Extracted records

+ + +

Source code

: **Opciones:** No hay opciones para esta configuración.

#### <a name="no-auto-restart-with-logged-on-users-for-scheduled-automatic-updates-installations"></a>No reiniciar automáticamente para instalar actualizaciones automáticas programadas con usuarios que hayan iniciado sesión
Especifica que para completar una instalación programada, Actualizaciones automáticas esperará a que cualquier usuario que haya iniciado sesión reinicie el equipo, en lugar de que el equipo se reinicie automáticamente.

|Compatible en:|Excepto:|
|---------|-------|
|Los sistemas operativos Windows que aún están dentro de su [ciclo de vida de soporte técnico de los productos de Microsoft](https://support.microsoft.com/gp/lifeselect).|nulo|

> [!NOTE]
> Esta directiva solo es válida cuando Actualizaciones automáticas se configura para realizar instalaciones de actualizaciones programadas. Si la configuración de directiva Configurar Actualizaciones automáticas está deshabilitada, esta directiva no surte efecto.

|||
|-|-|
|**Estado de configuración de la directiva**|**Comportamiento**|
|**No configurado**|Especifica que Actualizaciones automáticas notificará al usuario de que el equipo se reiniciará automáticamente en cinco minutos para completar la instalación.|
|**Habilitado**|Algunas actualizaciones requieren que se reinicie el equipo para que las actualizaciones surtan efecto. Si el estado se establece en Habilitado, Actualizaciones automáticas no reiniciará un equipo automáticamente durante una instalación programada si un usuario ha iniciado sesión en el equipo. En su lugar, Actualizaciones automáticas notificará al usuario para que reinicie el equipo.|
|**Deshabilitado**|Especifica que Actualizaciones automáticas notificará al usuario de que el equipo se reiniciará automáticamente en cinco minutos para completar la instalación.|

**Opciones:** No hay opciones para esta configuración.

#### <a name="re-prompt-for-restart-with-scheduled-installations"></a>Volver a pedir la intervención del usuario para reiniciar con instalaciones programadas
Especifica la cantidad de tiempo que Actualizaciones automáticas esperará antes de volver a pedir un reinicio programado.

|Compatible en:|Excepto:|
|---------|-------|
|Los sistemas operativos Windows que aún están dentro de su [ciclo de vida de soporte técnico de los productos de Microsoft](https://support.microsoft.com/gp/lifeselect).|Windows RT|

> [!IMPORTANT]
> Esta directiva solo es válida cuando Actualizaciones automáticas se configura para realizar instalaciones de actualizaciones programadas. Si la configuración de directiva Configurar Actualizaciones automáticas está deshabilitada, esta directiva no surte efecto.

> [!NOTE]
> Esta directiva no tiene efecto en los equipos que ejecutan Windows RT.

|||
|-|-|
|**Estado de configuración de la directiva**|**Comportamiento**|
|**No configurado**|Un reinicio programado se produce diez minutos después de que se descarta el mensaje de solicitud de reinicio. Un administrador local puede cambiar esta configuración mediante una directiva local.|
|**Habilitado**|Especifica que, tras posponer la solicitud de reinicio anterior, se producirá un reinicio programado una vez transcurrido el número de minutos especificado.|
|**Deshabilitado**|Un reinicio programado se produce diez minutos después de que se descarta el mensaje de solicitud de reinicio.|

+ + +

Exercise goal
Reproduce all of the lines above character for character.

Exercise answer
Source code

: **Opciones:** No hay opciones para esta configuración.

#### <a name="no-auto-restart-with-logged-on-users-for-scheduled-automatic-updates-installations"></a>No reiniciar automáticamente para instalar actualizaciones automáticas programadas con usuarios que hayan iniciado sesión
Especifica que para completar una instalación programada, Actualizaciones automáticas esperará a que cualquier usuario que haya iniciado sesión reinicie el equipo, en lugar de que el equipo se reinicie automáticamente.

|Compatible en:|Excepto:|
|---------|-------|
|Los sistemas operativos Windows que aún están dentro de su [ciclo de vida de soporte técnico de los productos de Microsoft](https://support.microsoft.com/gp/lifeselect).|nulo|

> [!NOTE]
> Esta directiva solo es válida cuando Actualizaciones automáticas se configura para realizar instalaciones de actualizaciones programadas. Si la configuración de directiva Configurar Actualizaciones automáticas está deshabilitada, esta directiva no surte efecto.

|||
|-|-|
|**Estado de configuración de la directiva**|**Comportamiento**|
|**No configurado**|Especifica que Actualizaciones automáticas notificará al usuario de que el equipo se reiniciará automáticamente en cinco minutos para completar la instalación.|
|**Habilitado**|Algunas actualizaciones requieren que se reinicie el equipo para que las actualizaciones surtan efecto. Si el estado se establece en Habilitado, Actualizaciones automáticas no reiniciará un equipo automáticamente durante una instalación programada si un usuario ha iniciado sesión en el equipo. En su lugar, Actualizaciones automáticas notificará al usuario para que reinicie el equipo.|
|**Deshabilitado**|Especifica que Actualizaciones automáticas notificará al usuario de que el equipo se reiniciará automáticamente en cinco minutos para completar la instalación.|

**Opciones:** No hay opciones para esta configuración.

#### <a name="re-prompt-for-restart-with-scheduled-installations"></a>Volver a pedir la intervención del usuario para reiniciar con instalaciones programadas
Especifica la cantidad de tiempo que Actualizaciones automáticas esperará antes de volver a pedir un reinicio programado.

|Compatible en:|Excepto:|
|---------|-------|
|Los sistemas operativos Windows que aún están dentro de su [ciclo de vida de soporte técnico de los productos de Microsoft](https://support.microsoft.com/gp/lifeselect).|Windows RT|

> [!IMPORTANT]
> Esta directiva solo es válida cuando Actualizaciones automáticas se configura para realizar instalaciones de actualizaciones programadas. Si la configuración de directiva Configurar Actualizaciones automáticas está deshabilitada, esta directiva no surte efecto.

> [!NOTE]
> Esta directiva no tiene efecto en los equipos que ejecutan Windows RT.

|||
|-|-|
|**Estado de configuración de la directiva**|**Comportamiento**|
|**No configurado**|Un reinicio programado se produce diez minutos después de que se descarta el mensaje de solicitud de reinicio. Un administrador local puede cambiar esta configuración mediante una directiva local.|
|**Habilitado**|Especifica que, tras posponer la solicitud de reinicio anterior, se producirá un reinicio programado una vez transcurrido el número de minutos especificado.|
|**Deshabilitado**|Un reinicio programado se produce diez minutos después de que se descarta el mensaje de solicitud de reinicio.|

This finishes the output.